Requirement:
Return each line of the data below verbatim; pictures are to be left out.
== Provided information ==
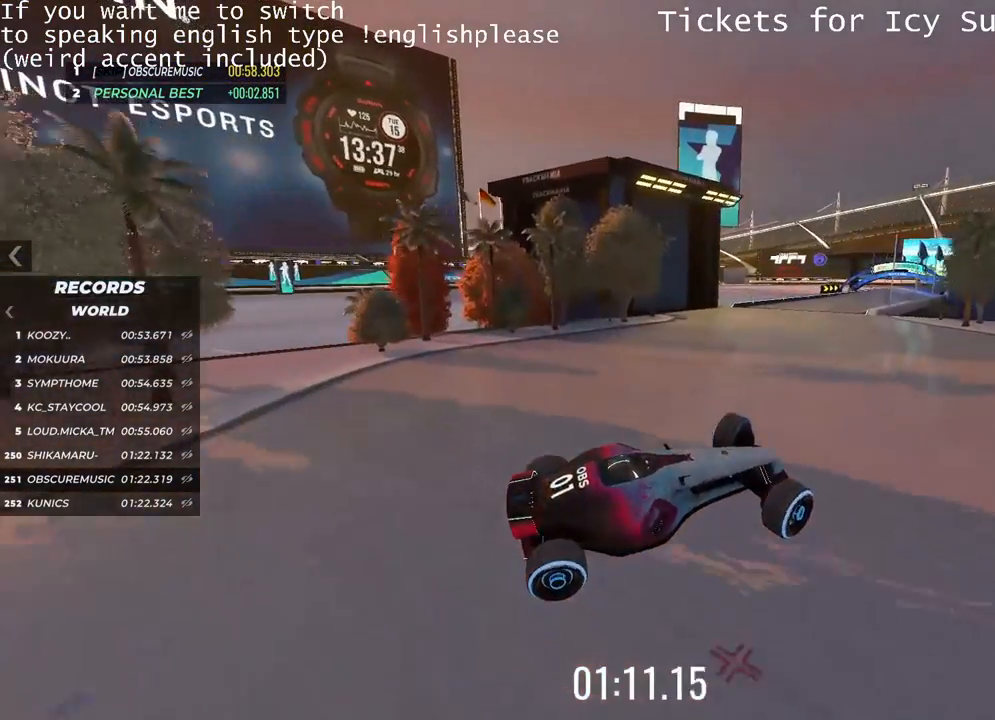
{"keys": ["up"], "events": []}
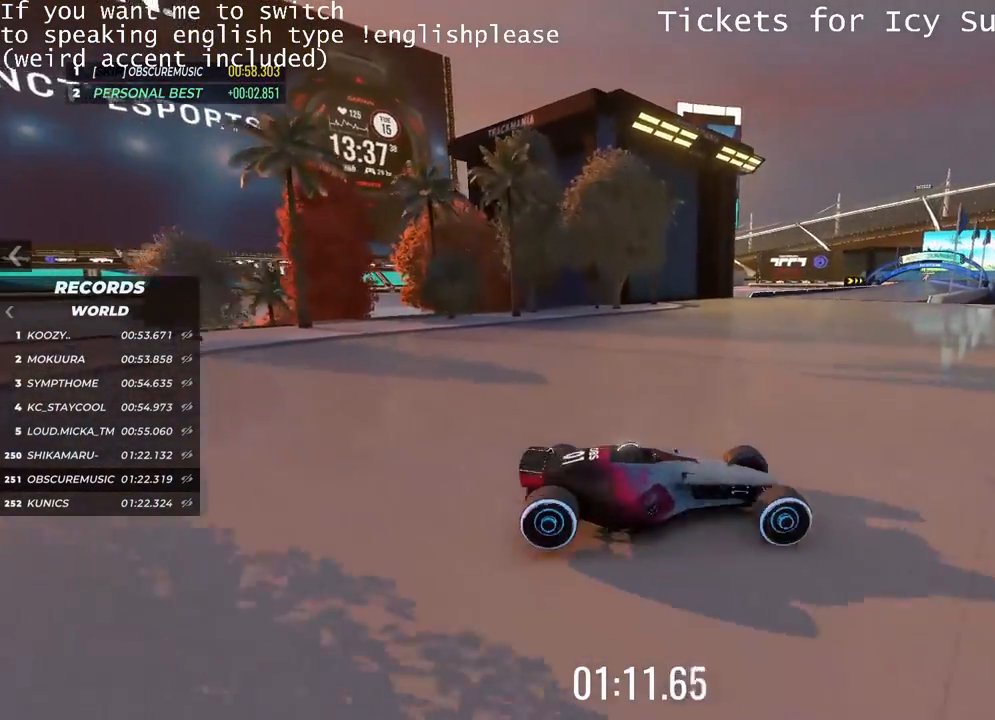
{"keys": ["left", "up"], "events": [[234, "left", "down"]]}
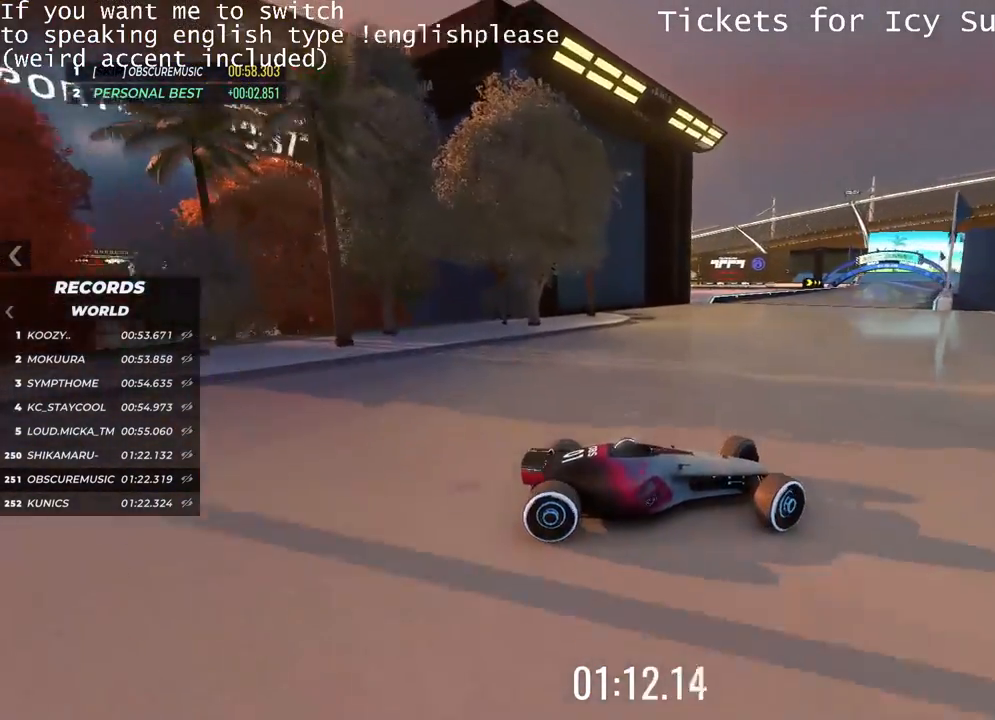
{"keys": ["left", "up"], "events": []}
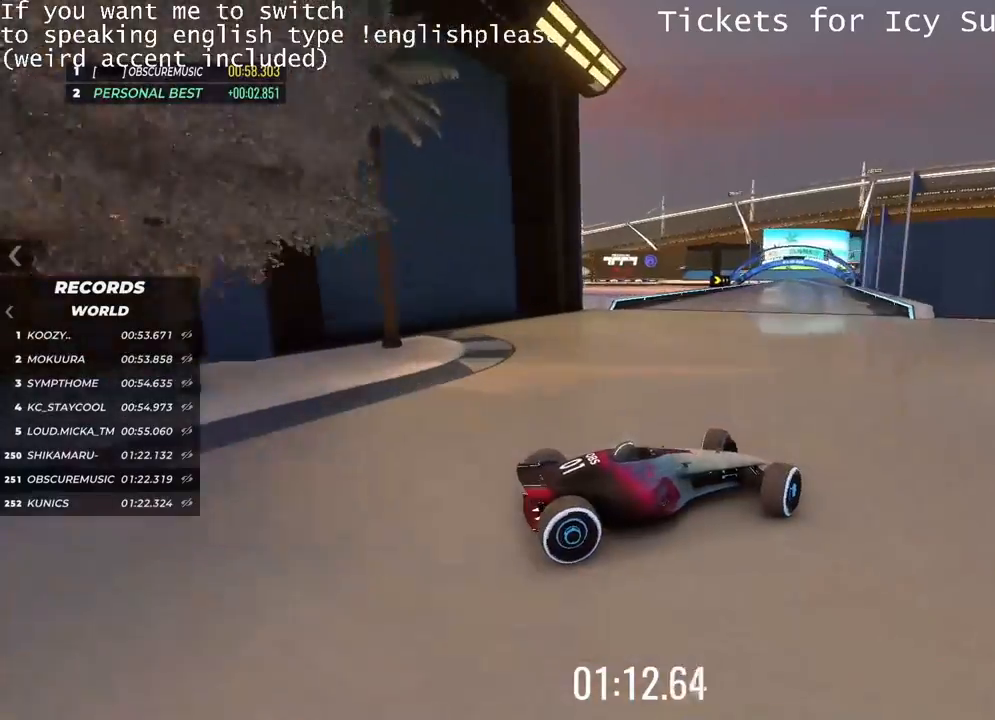
{"keys": ["up"], "events": [[434, "left", "up"]]}
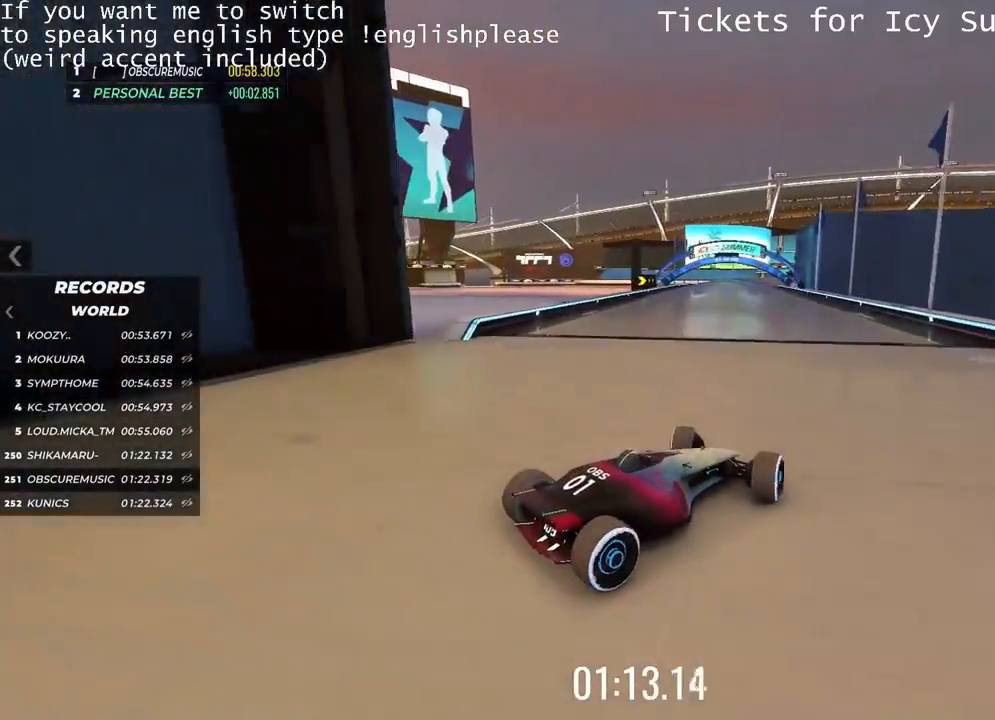
{"keys": ["up"], "events": [[51, "left", "down"], [167, "left", "up"], [401, "left", "down"], [501, "left", "up"]]}
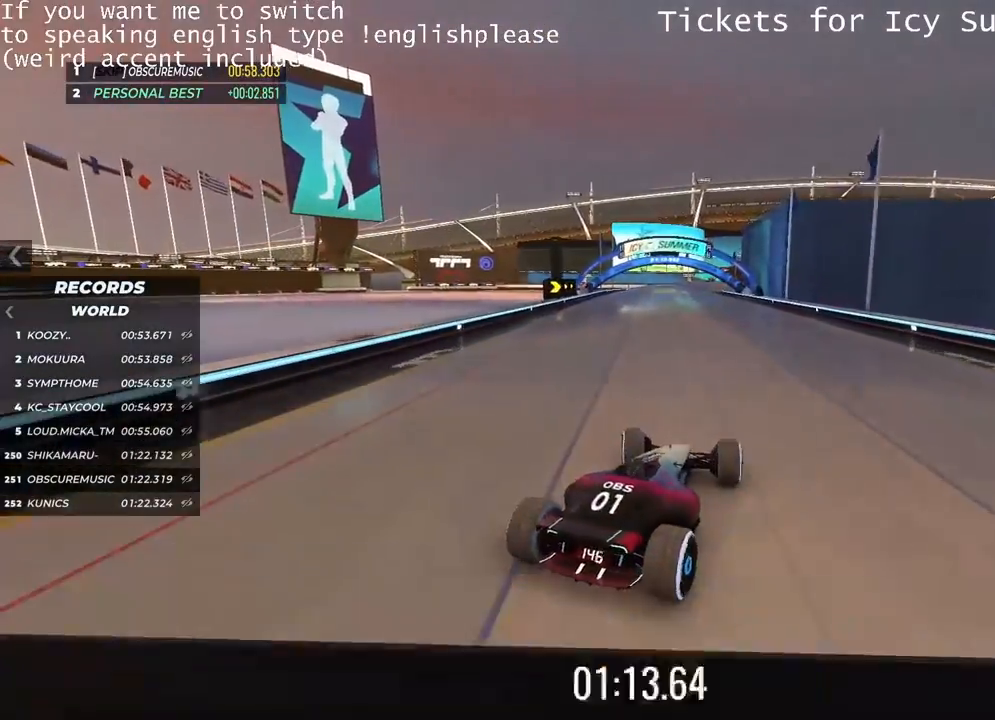
{"keys": ["right", "up"], "events": [[200, "right", "down"], [317, "right", "up"], [500, "right", "down"]]}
===
Problem solution:
{"keys": ["up"], "events": []}
{"keys": ["left", "up"], "events": [[234, "left", "down"]]}
{"keys": ["left", "up"], "events": []}
{"keys": ["up"], "events": [[434, "left", "up"]]}
{"keys": ["up"], "events": [[51, "left", "down"], [167, "left", "up"], [401, "left", "down"], [501, "left", "up"]]}
{"keys": ["right", "up"], "events": [[200, "right", "down"], [317, "right", "up"], [500, "right", "down"]]}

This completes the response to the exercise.